Voice assistants are “clearly becoming something people are habituated to in their lives,” Hudson said. “It’s about taking information that’s somewhere in the bank, that someone has to generally go and look for, or which is time-consuming or requires authentication to get, and putting that to you in another channel.”

As clients’ habits evolve, firms have been finding ways to adapt popular retail technologies for the business world. While JPMorgan is one of the first to push the Alexa virtual assistant to institutional shops, other banks have been using the service in their consumer operations. And New York Life Insurance Co. is among financial companies building programs that use Alexa as a tool for employees.

12,000 Agents

Customers are becoming increasingly willing to use voice assistants to monitor accounts, according to a survey conducted last year by Bain & Co. While 6 percent of U.S. respondents now use the technology, 27 percent are open to it, according to the consultant.

Capital One Financial Corp. was the first bank to allow customers to manage credit card and bank accounts through the voice assistant, and the lender has slowly expanded its Alexa service, allowing people to ask questions like how much they spent on Amazon last week.

New York Life will start rolling out Alexa features to its 12,000 agents later this year to help them get quick details on policies and prepare for meetings, said Mark Madgett, who leads the insurer’s field force of agents. That means the agents can ask Alexa to figure out how much life insurance a customer has or the value of those policies, or to catch them up on the latest products the firm is offering, he said.

“This is a very complicated business,” Madgett said. “When I started 32 years ago, I had five products that I could help solve problems with. Today there are thousands of permutations around financial solutions.”

New ’Skill’

JPMorgan’s automated service, known in Amazon verbiage as a “skill,” is the latest shared project for the biggest U.S. bank and the world’s largest online retailer. Amazon already leases cloud-computing power to JPMorgan and has asked the bank to compete in creating new products including a small-business credit card for its customers. The companies are also collaborating on a health-care venture.

Read more: JPMorgan-Amazon health venture goes beyond squeezing middlemen

JPMorgan’s Alexa project started last year as part of an internal competition to foster innovation. The bank first opened up data in its research group and added feeds from other departments, including banking and custody and fund services -- capabilities now being tested internally. If the automated service takes off, it should free the firm’s salespeople from having to answer routine queries.

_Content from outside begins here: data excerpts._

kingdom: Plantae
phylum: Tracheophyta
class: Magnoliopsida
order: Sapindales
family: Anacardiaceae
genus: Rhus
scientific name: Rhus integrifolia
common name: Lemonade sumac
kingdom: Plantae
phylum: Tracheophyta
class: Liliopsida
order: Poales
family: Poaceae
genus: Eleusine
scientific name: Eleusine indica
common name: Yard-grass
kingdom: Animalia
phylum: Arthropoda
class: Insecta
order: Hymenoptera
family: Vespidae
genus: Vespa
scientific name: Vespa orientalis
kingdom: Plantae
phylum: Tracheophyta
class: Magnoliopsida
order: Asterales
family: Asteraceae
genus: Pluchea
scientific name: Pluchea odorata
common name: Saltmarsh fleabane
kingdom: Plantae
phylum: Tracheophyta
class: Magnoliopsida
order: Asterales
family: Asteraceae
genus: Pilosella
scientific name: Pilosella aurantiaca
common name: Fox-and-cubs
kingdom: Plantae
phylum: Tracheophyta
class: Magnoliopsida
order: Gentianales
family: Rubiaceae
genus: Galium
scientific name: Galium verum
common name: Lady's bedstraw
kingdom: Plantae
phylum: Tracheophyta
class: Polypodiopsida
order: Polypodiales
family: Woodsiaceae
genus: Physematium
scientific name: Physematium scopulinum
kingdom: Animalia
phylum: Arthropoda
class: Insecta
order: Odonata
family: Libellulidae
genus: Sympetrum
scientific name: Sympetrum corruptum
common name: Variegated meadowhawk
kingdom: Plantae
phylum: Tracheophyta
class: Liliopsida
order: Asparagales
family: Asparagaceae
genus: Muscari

JPMorgan has seen that clients are open to new ways of interacting with technology. Not long after the bank created mobile apps for its trading business, it was recording large trades, including a $400 million currency bet last year. So allowing Alexa users to access JPMorgan data from wherever they choose to work -- home, office or on the go -- makes sense.

The next step is enabling institutional clients to act on the information they’re getting. In the not-so-distant future, Wall Street traders could routinely use Alexa to execute trades, according to Hudson. But the bank needs to do more work on client authentication and other security measures to prevent errant trades before that happens, he said.

“In the open-office environment, if you leave an Alexa on your desk plugged into an Amazon account, you might find a TV delivered tomorrow as a practical joke,” Hudson said.